YENİLGİ, KAÇINILMAZ OLDU
O gün öğleden sonra başlayan ilerleyişin başarısızlıkla sonuçlanması, Sir Ian Hamilton'un savaşi kendi lehine döndürme ümidini de yok etmişti. Böylece, 1915 yılı sonunda Müttefik Kuvvetler, geri çekilerek, büyük bir yenilgiye uğradılar. Gelibolu savaşı, sekiz buçuk ay sürdü ve 46 bin askerin ölümüyle sonuçlandı. O zamanın savaşları için, korkunç bir rakamdı bu. 1916'da İngiliz Hükümeti, savaşın kaybedilme nedenlerini araştırmak üzere, resmi bir kurulu görevlendirdi.
GİZLENEN RAPOR
"Gelibolu Kurulunun Son Raporu" adı altında, baştan aşağı sansür denetiminden geçmiş bir rapor, önce 1917'de ve daha sonra da 1919'da yayınlandı. Raporun aslı, 1965 yılına kadar ortaya çıkarılmadı.
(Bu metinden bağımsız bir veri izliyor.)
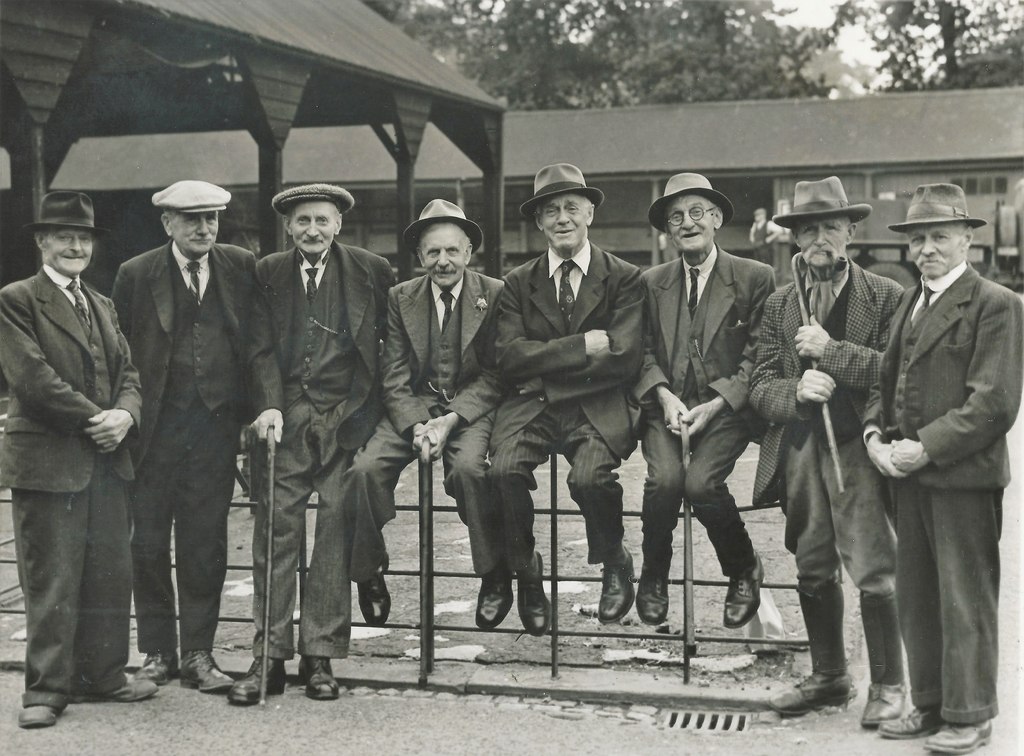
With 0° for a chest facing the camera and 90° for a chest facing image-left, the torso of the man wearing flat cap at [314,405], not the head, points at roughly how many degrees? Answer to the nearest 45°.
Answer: approximately 0°

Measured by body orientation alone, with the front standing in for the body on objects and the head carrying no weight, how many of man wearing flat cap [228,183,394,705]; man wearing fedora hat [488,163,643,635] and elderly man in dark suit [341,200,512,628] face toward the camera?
3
1918 sonunda, İngilizler, Gelibolu'ya sanki galip gelmişçesine geri döndüler. İşgâl Kuvvetleri'nin bir askeri, savaş alanında gezinirken, Kraliyet Norfolk Alayı'na ait bir rozeti buldu. Çevrede yaptığı bir soruşturma sonunda, bir Türk çiftçisinin kendi arazisinde bulduğu bir sürü cesedi, yakındaki bir dereye attığını öğrendi.
DOSYA KAPANMADI
8.5 ay süren Çanakkale Savaşı, Boğaz'ın iki yani için de tam bir Cehennem olmuştu. Savaşın tarihi yazıldı. Ölenlerin, yaralıların, kayıpların sayısı tespit edildi. Fakat bir tek şey, özellikle unutulmadı. Kaybolan Norfolk Alayı Askerleri... İkinci dünya savaşından kalan Philedelphia Efsanesi gibi, bu savaştan da bu olay tüm gizemiyle kalmıştı ortada. Bir çok kitapta bu olaya geniş yer verilir. Hatta bazıları, bunun Çanakkale Savaşı'nın kendisinden de önemli olduğunu düşünüyor.
Philedelphia 2. deneyinde de Eldridge'nin ilk görüldüğü limanın NORFOLK olması, sanki bu isimde bir şey var diye düşündürüyor.